Earlier, President Dmitry Medvedev signed amendments to the federal budget for 2011 and the projected period of 2012-2013.

The amendments were drafted taking into account the results of the budget implementation in January-August 2011 and also on the basis of updated forecasts of socio-economic development of Russia and the expected results of budget implementation in 2011.

The amendments approve the key parameters of the budget for the current fiscal year, which increase the projected GDP, federal budget revenues and expenditures, lower the ceiling for the state internal and foreign debts, and envisage a deficit-free budget.

The amendments also increase budget appropriations for the fulfilment of public regulatory obligations in 2011, redistribute budget appropriations within the approved amount of expenditures, and specify contributions to the authorised capital of open joint stock companies.

At the same time, Russia will not avoid a budget deficit if oil prices continue to fall, the Finance Ministry said in a medium-term forecast presented by acting Finance Minister Anton Siluanov earlier.

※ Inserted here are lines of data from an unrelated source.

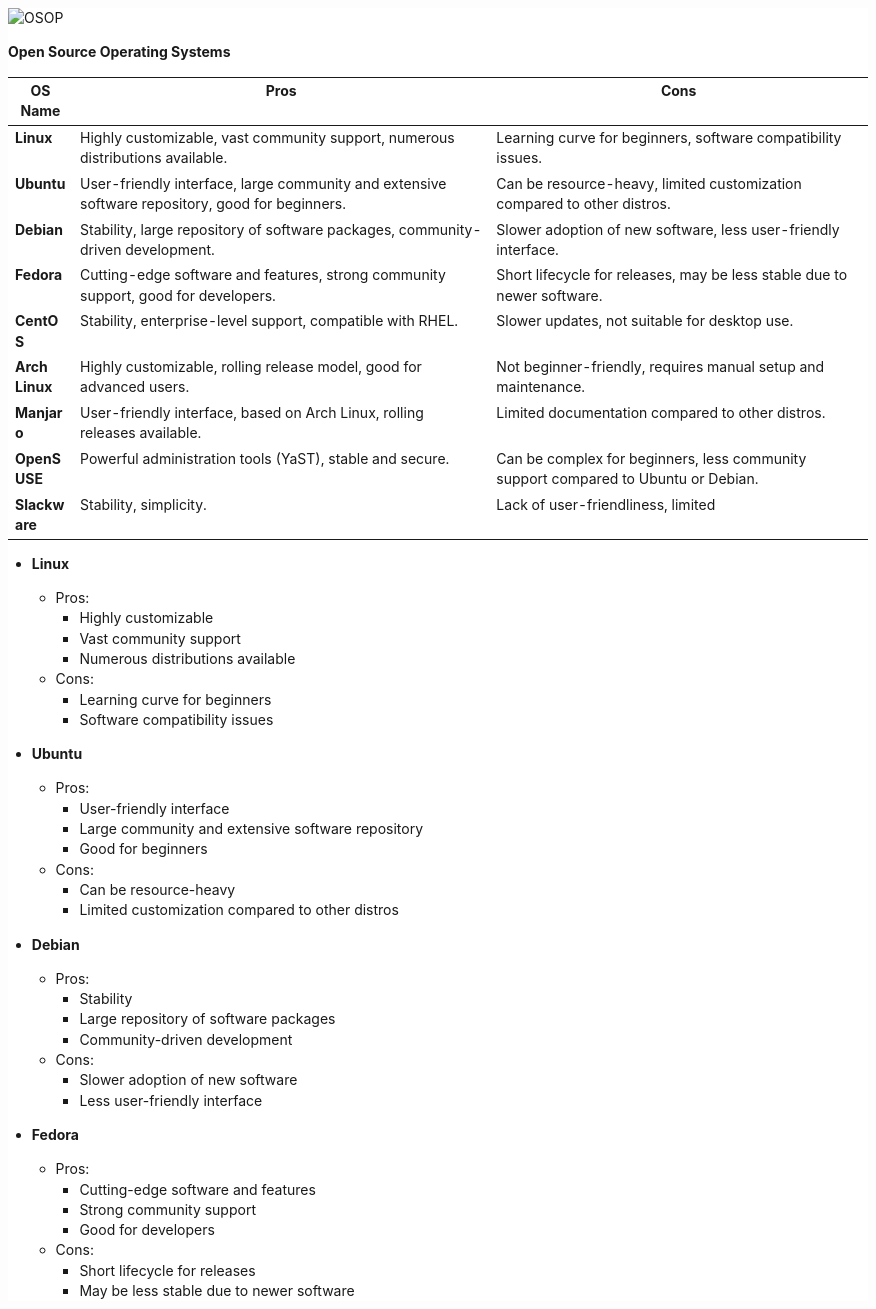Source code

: ![OSOP](https://github.com/keyvanarasteh/OSOP/00.assets/Leonardo_Phoenix_Design_a_futuristic_cover_featuring_a_stylize_0.jpg)

**Open Source Operating Systems**

| **OS Name** | **Pros** | **Cons** |
| --- | --- | --- |
| **Linux** | Highly customizable, vast community support, numerous distributions available. | Learning curve for beginners, software compatibility issues. |
| **Ubuntu** | User-friendly interface, large community and extensive software repository, good for beginners. | Can be resource-heavy, limited customization compared to other distros. |
| **Debian** | Stability, large repository of software packages, community-driven development. | Slower adoption of new software, less user-friendly interface. |
| **Fedora** | Cutting-edge software and features, strong community support, good for developers. | Short lifecycle for releases, may be less stable due to newer software. |
| **CentOS** | Stability, enterprise-level support, compatible with RHEL. | Slower updates, not suitable for desktop use. |
| **Arch Linux** | Highly customizable, rolling release model, good for advanced users. | Not beginner-friendly, requires manual setup and maintenance. |
| **Manjaro** | User-friendly interface, based on Arch Linux, rolling releases available. | Limited documentation compared to other distros. |
| **OpenSUSE** | Powerful administration tools (YaST), stable and secure. | Can be complex for beginners, less community support compared to Ubuntu or Debian. |
| **Slackware** | Stability, simplicity. | Lack of user-friendliness, limited

- **Linux**
  
  - Pros:
    - Highly customizable
    - Vast community support
    - Numerous distributions available
  - Cons:
    - Learning curve for beginners
    - Software compatibility issues

- **Ubuntu**
  
  - Pros:
    - User-friendly interface
    - Large community and extensive software repository
    - Good for beginners
  - Cons:
    - Can be resource-heavy
    - Limited customization compared to other distros

- **Debian**
  
  - Pros:
    - Stability
    - Large repository of software packages
    - Community-driven development
  - Cons:
    - Slower adoption of new software
    - Less user-friendly interface

- **Fedora**
  
  - Pros:
    - Cutting-edge software and features
    - Strong community support
    - Good for developers
  - Cons:
    - Short lifecycle for releases
    - May be less stable due to newer software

The draft budget for 2012 is based on the average annual oil price of 100 U.S. dollars per barrel and GDP of 58.683 trillion roubles.

Indicators for 2013 are 97 U.S. dollars per barrel and 64.803 trillion roubles. The projected oil price for 2014 is 101 U.S. dollars per barrel, and GDP is 72.493 trillion roubles.

If the average annual price falls to 90 U.S. dollars per barrel, the budget deficit in Russia will be 2.5 percent of GDP, and about 5.4 percent of GDP is the oil price is 60 U.S. dollars per barrel.

“In this case we will not be able to direct money to the Reserve Fund and will have to use it,” the acting finance minister said, adding that this would make it hard to balance the budget.